COURTESY VENUS OVER MANHATTAN

Peter Saul, the seminal pop artist who was represented by the now shuttered Mary Boone gallery since 2012, has moved on to have dual representation with two galleries in New York: Venus Over Manhattan and Michael Werner Gallery, which also has spaces in Märkisch Wilmersdorf, Germany, and London. (Saul was already working with Werner in Europe.)

Neither Venus Over Manhattan nor Werner has yet to announce its next show with Saul. The artist’s work will be on view September 20 through January 26, 2020, in a show called “Peter Saul: Pop, Funk, Bad Painting and More” at Les Abbattoirs, a museum in Toulouse, France.

While Saul was with Mary Boone, the artist had four solo shows, and participated in group shows with artists such as Ross Bleckner, Nina Chanel Abney, Carroll Dunham, and Julian Schnabel. In a conversation with Saul published by Iris, Boone described him as “a master” and “a forward thinker.”

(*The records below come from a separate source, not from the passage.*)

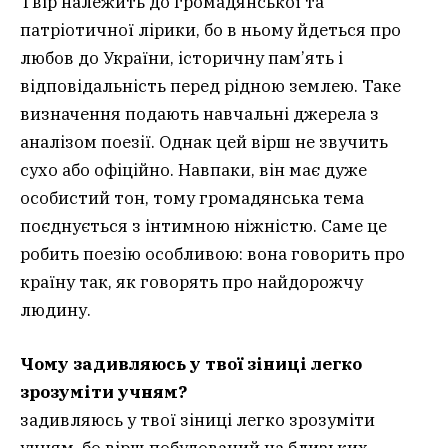
Твір належить до громадянської та
патріотичної лірики, бо в ньому йдеться про
любов до України, історичну пам’ять і
відповідальність перед рідною землею. Таке
визначення подають навчальні джерела з
аналізом поезії. Однак цей вірш не звучить
сухо або офіційно. Навпаки, він має дуже
особистий тон, тому громадянська тема
поєднується з інтимною ніжністю. Саме це
робить поезію особливою: вона говорить про
країну так, як говорять про найдорожчу
людину.
Чому задивляюсь у твої зіниці легко
зрозуміти учням?
задивляюсь у твої зіниці легко зрозуміти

In March of 2015, Venus Over Manhattan hosted a survey of 21 of his works from the 1960s and ’70s in a show titled “From Pop to Punk.” Saul, who was born in 1934, is best-known for his vibrant satirical expressionist paintings that blend Surrealist influences and pop-cultural references through a Bay Area Funk sensibility. Often overtly provocative, he described his own work as “humorous instead of menacing,” to ARTnews when the show launched. When speaking of his headspace as he created his dark works during those two decades, he said, “I wanted [modern art] to have juice, you know what I mean? I wanted it to have weird stuff going on.”